>>>

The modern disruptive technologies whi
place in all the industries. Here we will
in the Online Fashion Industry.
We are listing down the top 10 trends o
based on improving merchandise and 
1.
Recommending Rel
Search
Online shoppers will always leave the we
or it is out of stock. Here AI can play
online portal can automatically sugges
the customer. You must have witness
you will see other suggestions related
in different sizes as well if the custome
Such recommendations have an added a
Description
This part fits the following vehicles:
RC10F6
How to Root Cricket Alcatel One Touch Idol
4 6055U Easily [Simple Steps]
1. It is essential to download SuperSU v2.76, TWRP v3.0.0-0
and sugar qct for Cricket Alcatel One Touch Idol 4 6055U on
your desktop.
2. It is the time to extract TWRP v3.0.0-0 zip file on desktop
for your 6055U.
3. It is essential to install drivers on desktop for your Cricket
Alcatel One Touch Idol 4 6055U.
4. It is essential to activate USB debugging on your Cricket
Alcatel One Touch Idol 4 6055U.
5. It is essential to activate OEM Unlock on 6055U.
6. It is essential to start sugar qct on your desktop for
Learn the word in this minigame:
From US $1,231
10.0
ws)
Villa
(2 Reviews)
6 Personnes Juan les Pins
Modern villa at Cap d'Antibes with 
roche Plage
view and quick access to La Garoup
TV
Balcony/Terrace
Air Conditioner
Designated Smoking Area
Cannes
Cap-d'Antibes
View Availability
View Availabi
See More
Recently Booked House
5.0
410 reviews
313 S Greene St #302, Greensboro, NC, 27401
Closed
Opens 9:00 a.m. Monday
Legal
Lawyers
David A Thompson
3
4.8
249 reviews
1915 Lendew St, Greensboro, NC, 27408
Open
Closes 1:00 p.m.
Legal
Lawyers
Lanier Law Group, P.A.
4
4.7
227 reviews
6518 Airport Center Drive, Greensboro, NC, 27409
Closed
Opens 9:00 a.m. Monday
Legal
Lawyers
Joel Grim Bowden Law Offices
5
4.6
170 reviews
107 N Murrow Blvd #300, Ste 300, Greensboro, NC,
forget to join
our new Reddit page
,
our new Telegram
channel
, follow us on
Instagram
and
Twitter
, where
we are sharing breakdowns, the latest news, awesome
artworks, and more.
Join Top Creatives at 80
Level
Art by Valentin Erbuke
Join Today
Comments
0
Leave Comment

<<<
>>>

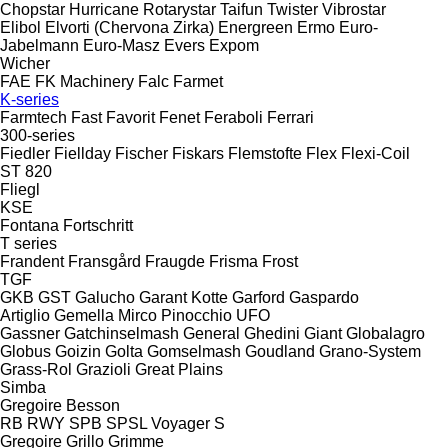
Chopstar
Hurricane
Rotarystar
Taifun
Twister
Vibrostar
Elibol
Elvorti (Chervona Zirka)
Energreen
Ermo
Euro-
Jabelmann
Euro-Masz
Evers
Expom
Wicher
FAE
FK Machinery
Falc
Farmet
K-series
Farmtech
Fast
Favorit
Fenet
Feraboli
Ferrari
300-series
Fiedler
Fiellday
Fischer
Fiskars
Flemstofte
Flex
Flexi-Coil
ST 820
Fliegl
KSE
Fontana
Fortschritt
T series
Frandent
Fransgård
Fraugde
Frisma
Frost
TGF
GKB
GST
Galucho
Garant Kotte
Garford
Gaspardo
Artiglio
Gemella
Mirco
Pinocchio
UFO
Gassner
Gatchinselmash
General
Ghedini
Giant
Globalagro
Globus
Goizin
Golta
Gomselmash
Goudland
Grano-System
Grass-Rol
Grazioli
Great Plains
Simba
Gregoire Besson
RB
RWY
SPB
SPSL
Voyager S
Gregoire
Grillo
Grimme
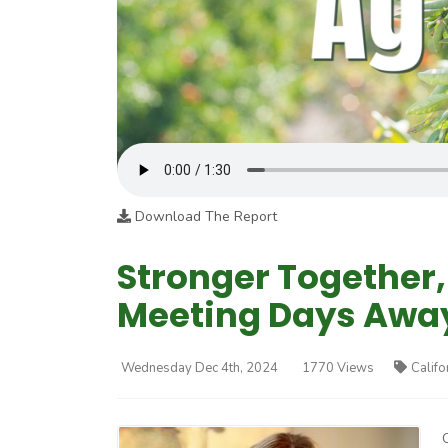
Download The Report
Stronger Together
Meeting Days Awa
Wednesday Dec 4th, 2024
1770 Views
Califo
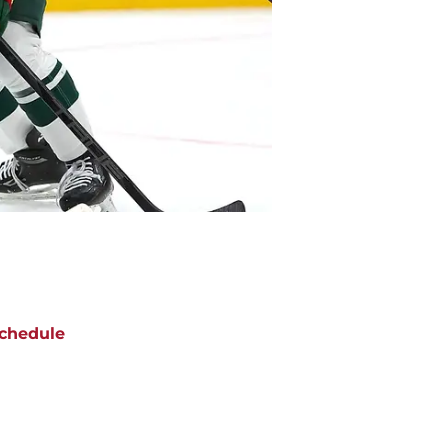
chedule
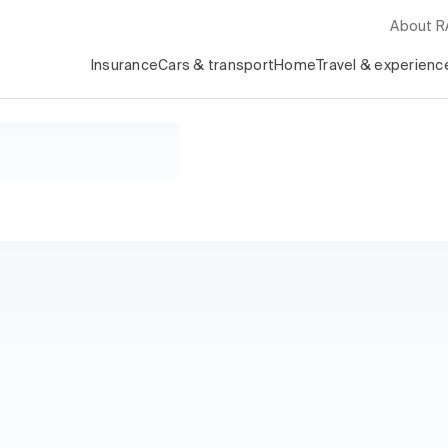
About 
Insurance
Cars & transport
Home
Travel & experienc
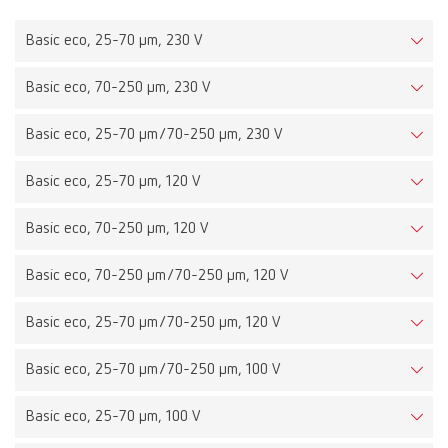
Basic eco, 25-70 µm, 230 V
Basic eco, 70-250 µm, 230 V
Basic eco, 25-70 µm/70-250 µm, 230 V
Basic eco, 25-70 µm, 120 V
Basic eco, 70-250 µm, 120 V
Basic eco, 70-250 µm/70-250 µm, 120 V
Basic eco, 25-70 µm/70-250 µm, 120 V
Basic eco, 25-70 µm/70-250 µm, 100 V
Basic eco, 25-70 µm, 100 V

<<<
>>>

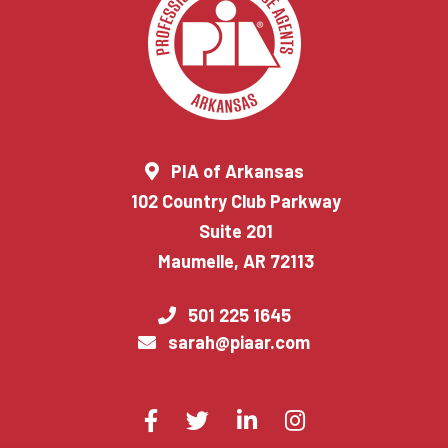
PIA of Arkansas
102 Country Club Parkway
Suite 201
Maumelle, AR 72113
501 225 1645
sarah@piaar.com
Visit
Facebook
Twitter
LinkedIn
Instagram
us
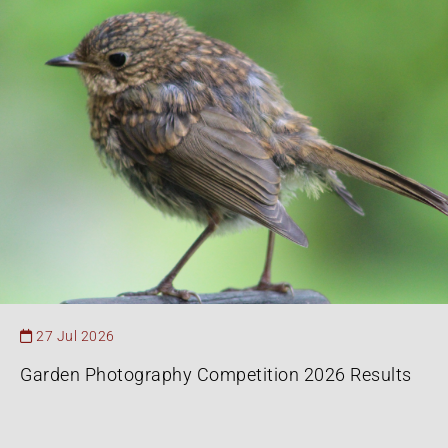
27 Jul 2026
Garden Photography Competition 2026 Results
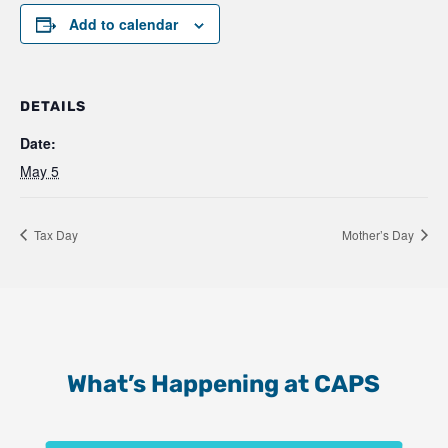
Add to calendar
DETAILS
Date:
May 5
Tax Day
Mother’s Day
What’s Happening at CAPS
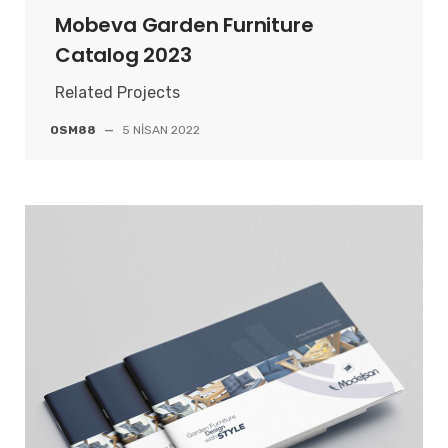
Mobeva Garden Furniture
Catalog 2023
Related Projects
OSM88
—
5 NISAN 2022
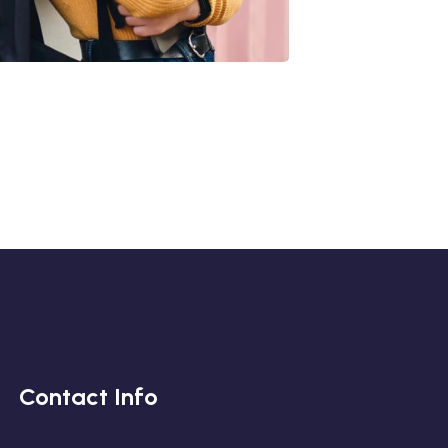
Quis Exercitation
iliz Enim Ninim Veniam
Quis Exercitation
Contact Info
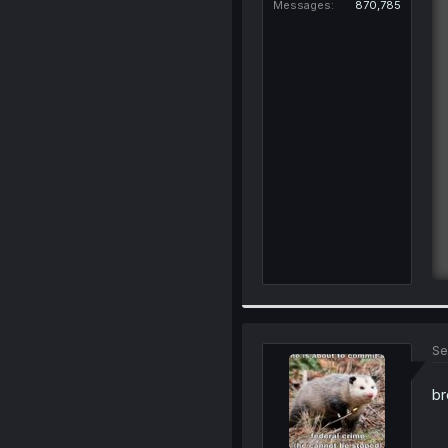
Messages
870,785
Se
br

<<<

ABOUT THIS EXERCISE:
Copy out, word for word, the part of the entries above that begins at the line with "The modern disruptive technologies whi" and ends at the line with "How to Root Cricket Alcatel One Touch Idol", including both.

SOLUTION:
The modern disruptive technologies whi
place in all the industries. Here we will
in the Online Fashion Industry.
We are listing down the top 10 trends o
based on improving merchandise and 
1.
Recommending Rel
Search
Online shoppers will always leave the we
or it is out of stock. Here AI can play
online portal can automatically sugges
the customer. You must have witness
you will see other suggestions related
in different sizes as well if the custome
Such recommendations have an added a
Description
This part fits the following vehicles:
RC10F6
How to Root Cricket Alcatel One Touch Idol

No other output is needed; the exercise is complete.